10 Questions: Scott Neeson, aid worker, 54
- BY:JILL ROWBOTHAM
- From:The Australian
- March 23, 2013 12:00AM

Scott Neeson: “We have one life to live and it’s the experience of being alive that truly matters.” Picture: Adam Knott Source: The Australian
You abandoned a high-flying career in Hollywood to devote yourself to saving the children who live on the Steung Meanchey rubbish dump in Phnom Penh, Cambodia. What prompted this dramatic change?
The stench, filth, inhumanity and sensory meltdown of that place, the home and workplace to 1500-plus children. I was on a mini-sabbatical between leaving my post as president of 20th Century Fox International and starting at Sony Pictures in 2004 when I visited the dump. I realised how simple it was to rescue a child, to remove them from that wretched place forever.
When did it dawn that you would abandon the life you’d built to start the Cambodian Children’s Fund?
By the end of that trip, I gave myself 12 months back in Los Angeles before making any final decisions, but the drive to go back was an inexorable force. There wasn’t a great sense of abandonment. In the year at Sony I sold my house, car, most furnishings, made 11 trips back to Phnom Penh, hired staff and rented our first building.
How did you come to terms with that decision?
There were a thousand voices, real and in my head, working against me. Swimming upstream alone was tough. I came across a quote from American thinker Joseph Campbell that well described that time: “We must be willing to let go of the life we have planned, so as to accept the one that is waiting for us.”
From working-class roots in Adelaide, you made your way into the big time. What was the LA life like?
It was great. I loved my house, I loved taking my boat out with friends and I liked being in a relationship (mostly). There was glamour but I wasn’t lost in that world.

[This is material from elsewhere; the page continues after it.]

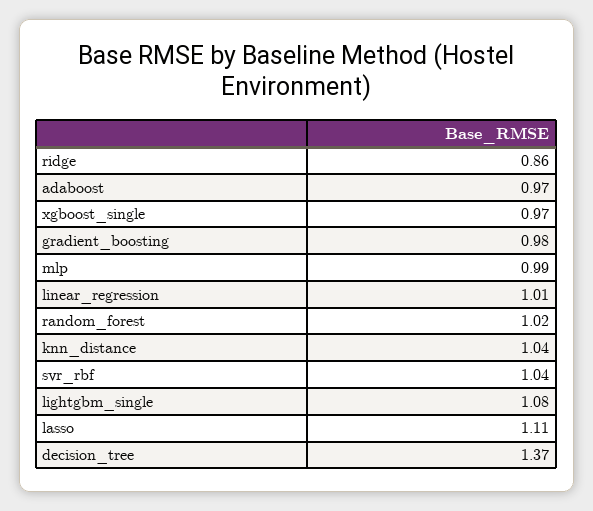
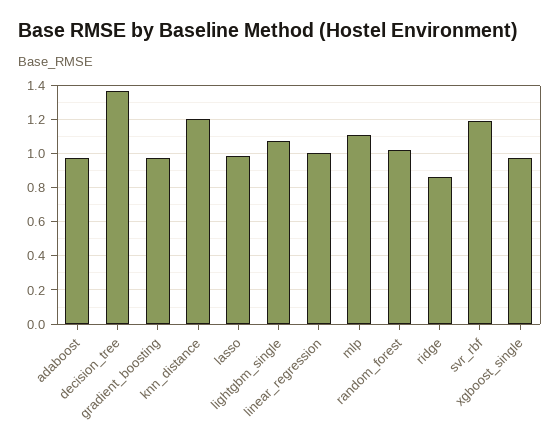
mlp: 0.99 -> 1.1
knn_distance: 1.04 -> 1.2
svr_rbf: 1.04 -> 1.2
lasso: 1.11 -> 1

How has life changed for the children on the dump in the past nine years?
There are almost 1700 kids in our care, including 1365 in public school and our education program. We have 178 three- to six-year-olds in pre-school or daycare, and 72 in our nursery program. Our medical clinic treats 3000 cases a month.
What about your own life?
Balancing time between work on the ground and the need to fund our work is tough, but I am firmly based in Phnom Penh and out in the garbage dump community every evening. Truly understanding the issues requires me to be there, and there’s no lack of inspiration.
How is the program funded?
I no longer have the money to support CCF. We are dependent on private donations. Our fundraising costs are minuscule: the word of mouth from those who spend time here drives new donors. Our child sponsor program covers 25 per cent of our costs.
What do you miss about your previous life?
I miss the infrastructure of a major corporation; having that one-call service when the computer crashes, being able to delegate to highly skilled executives; and I miss the salary! Personally, there are still a few rituals I miss. Sundays usually meant an early morning game of paddle tennis on the beach with mates.
Can you sustain the pace at which you live now?
I think yes, but I’m planning for no. I’m confident that our existing donors would step up if anything happened to me and CCF is well positioned to survive me. Our overarching principle is to keep all we do community-based. That places the onus of long-term success on the locals. Already our older students are running programs, our schools and gender training.
Are you driven by a faith of any kind?
I’m not a believer in the broad religious sense. I believe we have one life to live and it’s the experience of being alive that truly matters.